It was sad to hear about the recent death of Lord Morris of Manchester, the prominent disability rights campaigner and former Minister for the Disabled.
Without Alf Morris’s determination to see legislation put in place to give disabled people the rights they deserve, this country would be a very different place today.
Everything from discrimination law to access to buildings, as far as it concerns disabled people, can be traced back in some way to the Chronically Sick and Disabled Persons Act that Lord Morris steered through Parliament just over 40 years ago. This was the first legislation in the world to recognise and give rights to people with disabilities. I am sure I am not alone in being profoundly grateful for the pioneering work he did.

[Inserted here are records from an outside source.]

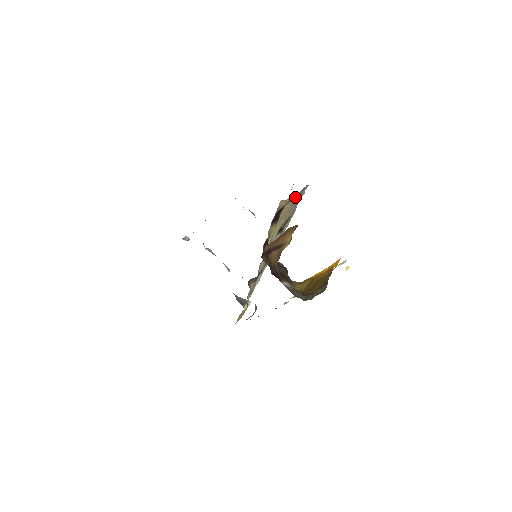
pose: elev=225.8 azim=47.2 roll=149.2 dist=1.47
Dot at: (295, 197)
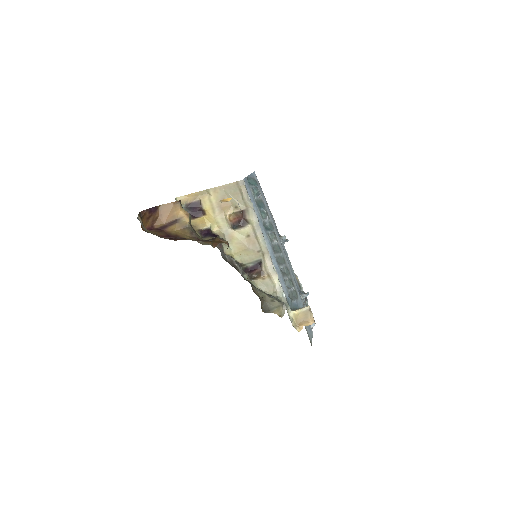
Dot at: (217, 192)
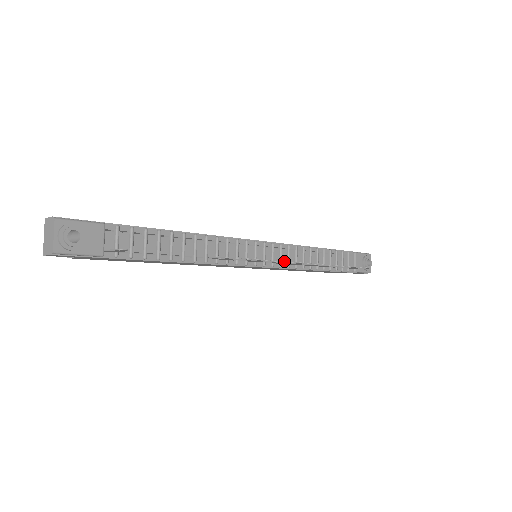
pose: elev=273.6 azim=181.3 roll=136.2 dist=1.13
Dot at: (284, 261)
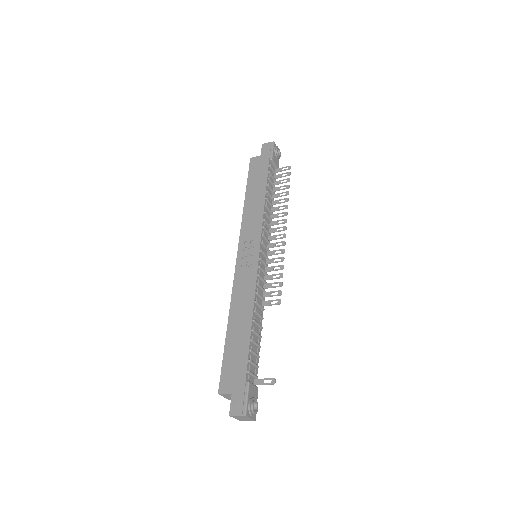
Dot at: occluded
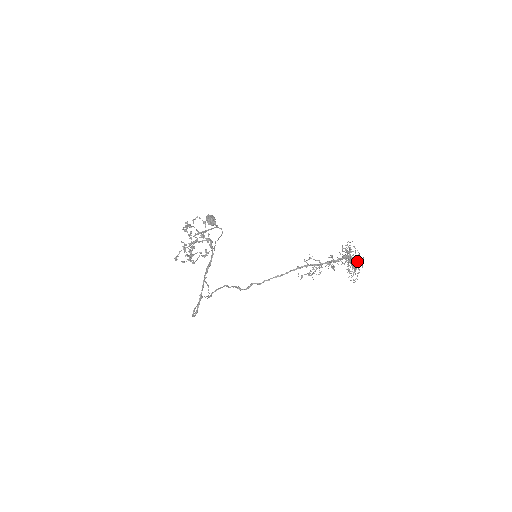
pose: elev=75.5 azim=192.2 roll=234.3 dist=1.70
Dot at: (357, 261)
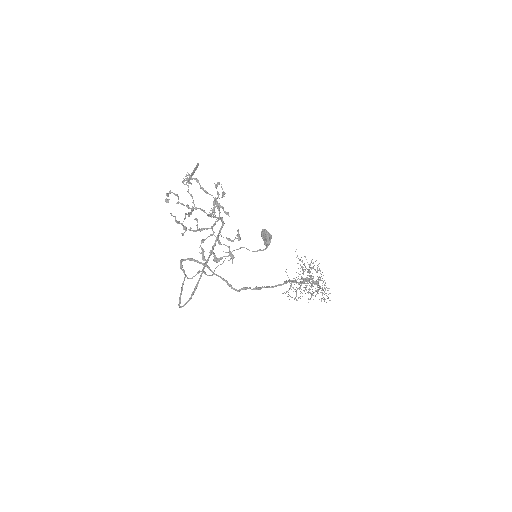
Dot at: occluded
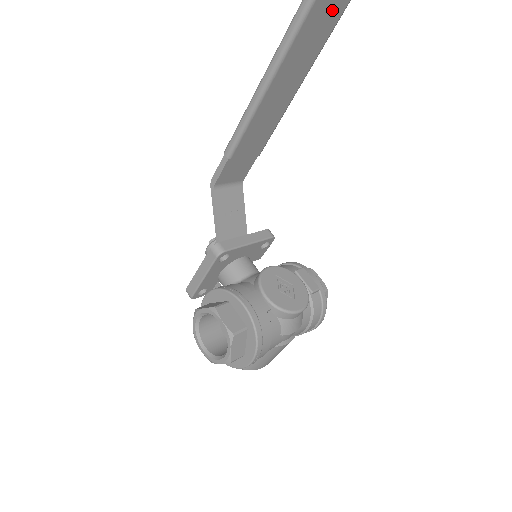
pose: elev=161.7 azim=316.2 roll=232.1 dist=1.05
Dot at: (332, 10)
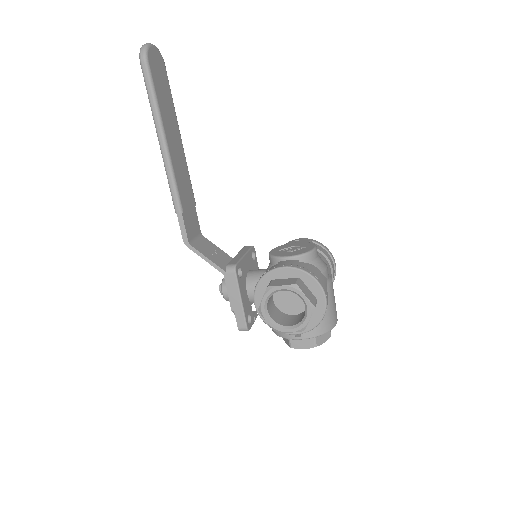
Dot at: (163, 81)
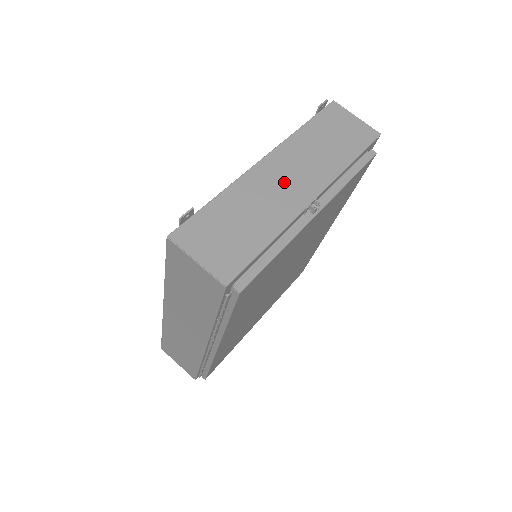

Lord Morris was also a lifelong supporter of the Co-operative Movement, serving as a Co-operative MP as well as a Labour one, and this commitment was recognised in 1995 when he became Co-operative Congress President.
As the London Paralympics approaches, we’re set to see the biggest celebration of “disabled” ability ever in this country, and I for one hope the games will show just what disabled people can achieve when given the right support and opportunities.
Disabled people are often wrongly perceived as not being able to contribute their fair share to society and the economy, and are sometimes portrayed as being solely dependent on the state or other people. I think this is mainly an image created by certain sections of the media, as I know from personal experience, and from working with charities and other disabled people, what a huge contribution disabled people can make if given the chance.
Thanks Alf for giving disabled people the opportunity to shine and I’m sure we will all be just as inspired by the Paralympians in a few weeks time as we were by the Olympians in the last couple of weeks (if not more so!).